In high school I wasn't ugly per say. I was definitely much better looking than the girls who rode the short bus to school and had all their classes in one room. However, to my dismay at the time, I wasn't considered hot. When dudes would sit around naming off all the girls they'd like to spend the five minutes before their premature ejaculation with, my name never made the list. The girls that were most coveted had something going for them that I just didn't. They were short, compact, and wore cute clothes. I, on the other hand, was an emaciated beanpole, with gangly limbs that I had absolutely no control over, and was relegated to wearing men's clothing or highwaters all the time. My hair, which I had yet to embrace in all it's nappy glory, was an odd combination of frizzy roots and sleek ends and spent most days in a careless ponytail. Now 7 years later, with a much needed 20 (or more) well placed (or not so well placed at times) pounds on my frame, the advent of extra long women jeans, and some personal grooming advice from Chesty, I'm a dime. Honestly if I decided to wax on a regular basis, I could completely get a starring role in somebody's music video (hey Nelly, if you're reading this...call me).
I don't understand why this transformation couldn't have happened when I was 14. This is sort of hard to admit, but I wasn't exactly popular in high school. Now I wasn't a complete and total dweeb cause there were plenty of people on the popularity food chain much lower than I. I did my duty and showered as much scorn and ridicule upon them as I saw fit on a daily basis. But I was NEVER the "IT" girl that I dreamed of being. I think that if me today went back to high school, my name would definitely be on the boys locker room wall. It's just not fair. I'm not gonna lie and say that I don't enjoy being hot in the here and now. But it would've been great to look this way then too. Honestly, high school is really the only time when popularity matters. In the real world, there's really not a concentrated pool of people who watch your every move and covet your status. You just sort of blend in with the crowd. And college popularity doesn't count either. Campus is too big...it's one thing to be adored within a certain set of people (The Negroes, The Salsa Dancers, Young Republicans, Future MILFs), but it's virtually impossible for that adoration to spread to the masses. So high school is really the only opportunity and once it's passed, it's over.

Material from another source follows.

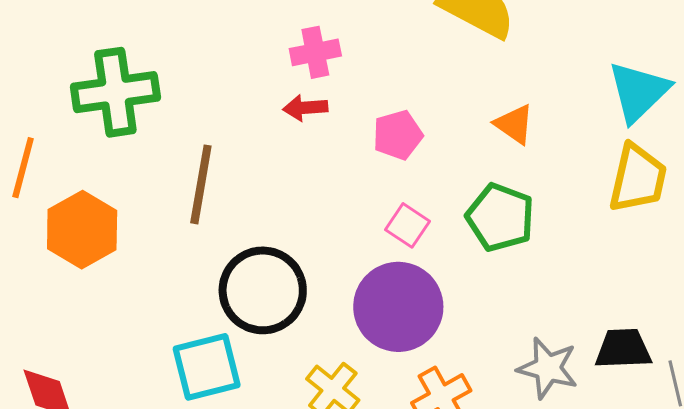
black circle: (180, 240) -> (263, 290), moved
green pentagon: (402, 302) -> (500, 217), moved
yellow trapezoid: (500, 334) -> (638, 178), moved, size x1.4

In case you're wondering, I'm not bitter over this whole situation. You wanna know why? Cause I've recently run into a few of those "It" girls from way back when. Let me tell ya, whatever it was they had in high school, they've definitely lost "It" now. A lot of them never left our small town and moved in to crappy apartments two blocks from their parents and raise two or three snot nose kids (who have two or three snot nose daddies) on tips earned at Big Hal's Diner. Those short, compact cuties are now short wide bodied models of their former selves. They've even fallen victim to that half mullet half Farrah Fawcett winged hairdo that's so popular amongst trailer park bunnies and WalMart employees. In a head to head comparison I look better, dress better, and live better than them. Go ME!! When I look at them (while laughing, snickering, and pointing) I don't feel so bad about being a late bloomer. Cause I mean really, it's sort of sad to peak at 18.